Keep every line in which "использования" occurs and drop the rest of the data.

(INFORMATION SUPPLIED begins)

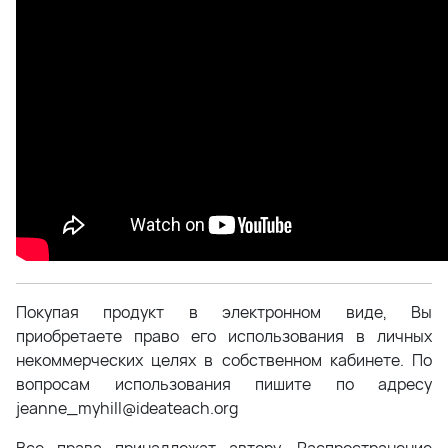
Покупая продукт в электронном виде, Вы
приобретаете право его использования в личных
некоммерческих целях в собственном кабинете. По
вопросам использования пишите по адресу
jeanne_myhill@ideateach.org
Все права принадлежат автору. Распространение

(INFORMATION SUPPLIED ends)
(INFORMATION SUPPLIED begins)

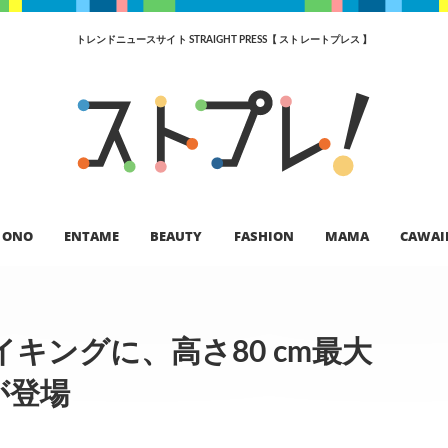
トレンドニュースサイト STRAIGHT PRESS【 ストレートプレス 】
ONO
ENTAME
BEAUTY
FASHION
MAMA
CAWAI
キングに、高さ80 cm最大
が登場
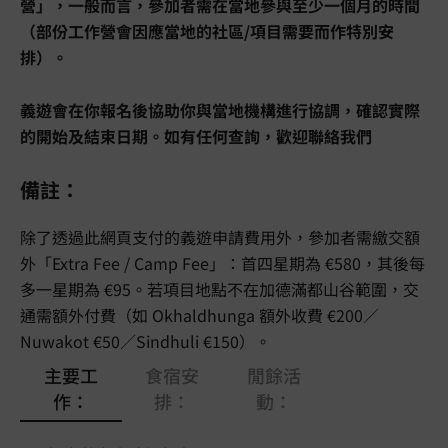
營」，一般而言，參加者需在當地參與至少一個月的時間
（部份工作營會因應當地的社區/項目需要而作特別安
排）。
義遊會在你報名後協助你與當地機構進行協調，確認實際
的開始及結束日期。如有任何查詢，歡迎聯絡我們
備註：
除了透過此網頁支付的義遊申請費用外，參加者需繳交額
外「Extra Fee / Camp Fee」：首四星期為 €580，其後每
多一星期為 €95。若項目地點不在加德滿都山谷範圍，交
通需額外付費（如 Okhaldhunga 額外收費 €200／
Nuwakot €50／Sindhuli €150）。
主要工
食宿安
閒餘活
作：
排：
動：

(INFORMATION SUPPLIED ends)

▸ **ANSWER SPACE**:
приобретаете право его использования в личных
вопросам использования пишите по адресу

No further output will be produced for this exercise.